__What needs to be done__
Please collect every line of the records below that contains the word "chuyện", and copy each of those lines in full.

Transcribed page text
================================
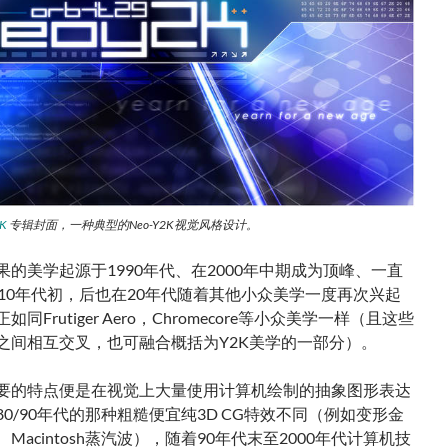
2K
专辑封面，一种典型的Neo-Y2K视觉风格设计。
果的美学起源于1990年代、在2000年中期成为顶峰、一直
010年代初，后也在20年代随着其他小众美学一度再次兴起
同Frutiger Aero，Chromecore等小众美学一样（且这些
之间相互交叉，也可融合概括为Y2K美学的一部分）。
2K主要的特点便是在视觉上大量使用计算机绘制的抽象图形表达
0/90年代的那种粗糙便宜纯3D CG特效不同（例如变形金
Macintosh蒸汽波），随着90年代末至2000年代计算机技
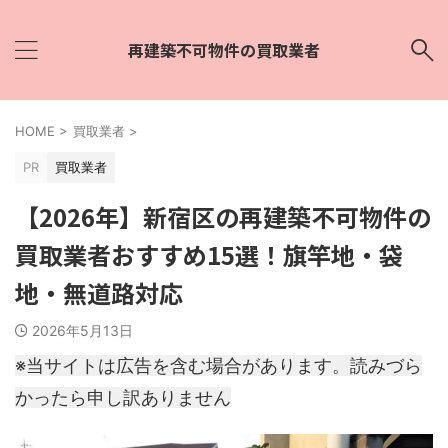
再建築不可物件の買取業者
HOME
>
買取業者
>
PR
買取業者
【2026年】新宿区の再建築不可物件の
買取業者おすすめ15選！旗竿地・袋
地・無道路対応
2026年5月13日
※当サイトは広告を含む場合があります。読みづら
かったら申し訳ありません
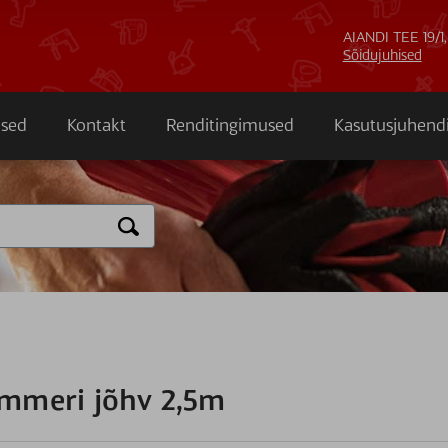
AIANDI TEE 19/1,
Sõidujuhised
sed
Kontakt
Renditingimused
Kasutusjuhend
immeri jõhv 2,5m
================================
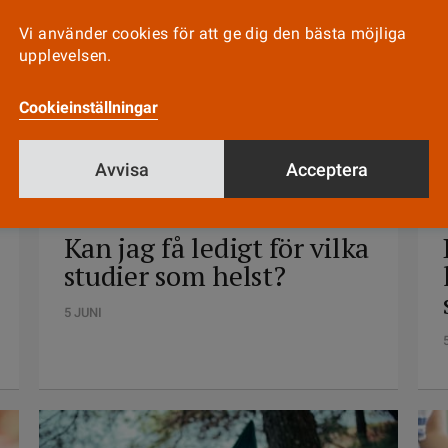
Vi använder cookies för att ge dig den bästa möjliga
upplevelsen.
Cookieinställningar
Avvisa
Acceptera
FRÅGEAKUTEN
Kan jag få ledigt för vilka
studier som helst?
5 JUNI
================================
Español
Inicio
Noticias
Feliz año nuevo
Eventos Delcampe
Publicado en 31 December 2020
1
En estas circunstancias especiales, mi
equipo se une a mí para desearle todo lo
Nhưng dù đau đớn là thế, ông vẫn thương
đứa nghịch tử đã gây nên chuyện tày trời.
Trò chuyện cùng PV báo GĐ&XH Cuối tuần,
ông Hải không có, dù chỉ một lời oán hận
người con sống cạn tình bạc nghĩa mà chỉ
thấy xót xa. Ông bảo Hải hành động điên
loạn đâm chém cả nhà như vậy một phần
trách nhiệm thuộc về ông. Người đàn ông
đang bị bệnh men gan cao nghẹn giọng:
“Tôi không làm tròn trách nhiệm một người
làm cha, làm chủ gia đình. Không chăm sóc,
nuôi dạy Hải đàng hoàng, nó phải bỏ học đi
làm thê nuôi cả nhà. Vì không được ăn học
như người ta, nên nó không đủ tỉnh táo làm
================================
__Solution to this problem__
đứa nghịch tử đã gây nên chuyện tày trời.
Trò chuyện cùng PV báo GĐ&XH Cuối tuần,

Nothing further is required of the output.